▶ _REQUIRED ACTION_
Reproduce, without any change, the span of lines from the opening of the records below to the line containing "Lesbarkeit erha", inclusive.
========================================
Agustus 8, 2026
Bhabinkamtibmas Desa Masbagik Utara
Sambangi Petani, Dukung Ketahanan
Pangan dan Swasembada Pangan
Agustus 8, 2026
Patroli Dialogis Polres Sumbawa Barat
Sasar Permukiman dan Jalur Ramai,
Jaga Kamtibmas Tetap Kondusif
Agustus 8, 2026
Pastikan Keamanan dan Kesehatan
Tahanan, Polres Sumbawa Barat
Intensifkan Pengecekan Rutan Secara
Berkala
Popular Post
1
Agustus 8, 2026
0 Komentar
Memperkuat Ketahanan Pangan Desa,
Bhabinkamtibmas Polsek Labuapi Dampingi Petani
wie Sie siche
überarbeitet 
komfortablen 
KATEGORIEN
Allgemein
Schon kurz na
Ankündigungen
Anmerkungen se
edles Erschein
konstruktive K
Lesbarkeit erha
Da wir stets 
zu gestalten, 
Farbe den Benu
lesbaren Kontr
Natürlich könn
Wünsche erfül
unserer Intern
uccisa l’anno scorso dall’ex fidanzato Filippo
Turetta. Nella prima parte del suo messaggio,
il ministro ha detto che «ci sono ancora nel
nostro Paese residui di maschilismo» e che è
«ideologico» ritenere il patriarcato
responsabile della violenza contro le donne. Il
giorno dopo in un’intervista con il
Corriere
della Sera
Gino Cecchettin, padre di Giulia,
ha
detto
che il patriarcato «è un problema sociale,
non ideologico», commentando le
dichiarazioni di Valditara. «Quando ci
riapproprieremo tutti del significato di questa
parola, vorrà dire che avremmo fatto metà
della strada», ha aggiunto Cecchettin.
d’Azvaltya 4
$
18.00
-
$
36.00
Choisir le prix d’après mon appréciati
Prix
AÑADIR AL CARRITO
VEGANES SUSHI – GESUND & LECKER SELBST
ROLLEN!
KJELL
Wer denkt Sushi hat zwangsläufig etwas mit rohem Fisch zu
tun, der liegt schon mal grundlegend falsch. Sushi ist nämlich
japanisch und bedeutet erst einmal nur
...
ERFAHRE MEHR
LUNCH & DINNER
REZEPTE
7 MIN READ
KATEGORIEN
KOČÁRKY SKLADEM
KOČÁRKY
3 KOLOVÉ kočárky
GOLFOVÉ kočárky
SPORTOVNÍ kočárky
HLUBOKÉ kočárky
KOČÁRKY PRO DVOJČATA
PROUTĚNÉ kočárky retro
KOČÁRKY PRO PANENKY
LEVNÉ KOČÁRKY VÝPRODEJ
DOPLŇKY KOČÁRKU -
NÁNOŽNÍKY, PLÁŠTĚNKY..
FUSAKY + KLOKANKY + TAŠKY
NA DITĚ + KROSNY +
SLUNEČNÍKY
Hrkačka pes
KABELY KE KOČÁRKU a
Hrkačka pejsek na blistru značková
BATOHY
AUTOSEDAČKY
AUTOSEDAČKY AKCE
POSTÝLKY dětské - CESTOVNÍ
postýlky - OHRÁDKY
========================================
▶ _RESPONSE BOX_
Agustus 8, 2026
Bhabinkamtibmas Desa Masbagik Utara
Sambangi Petani, Dukung Ketahanan
Pangan dan Swasembada Pangan
Agustus 8, 2026
Patroli Dialogis Polres Sumbawa Barat
Sasar Permukiman dan Jalur Ramai,
Jaga Kamtibmas Tetap Kondusif
Agustus 8, 2026
Pastikan Keamanan dan Kesehatan
Tahanan, Polres Sumbawa Barat
Intensifkan Pengecekan Rutan Secara
Berkala
Popular Post
1
Agustus 8, 2026
0 Komentar
Memperkuat Ketahanan Pangan Desa,
Bhabinkamtibmas Polsek Labuapi Dampingi Petani
wie Sie siche
überarbeitet 
komfortablen 
KATEGORIEN
Allgemein
Schon kurz na
Ankündigungen
Anmerkungen se
edles Erschein
konstruktive K
Lesbarkeit erha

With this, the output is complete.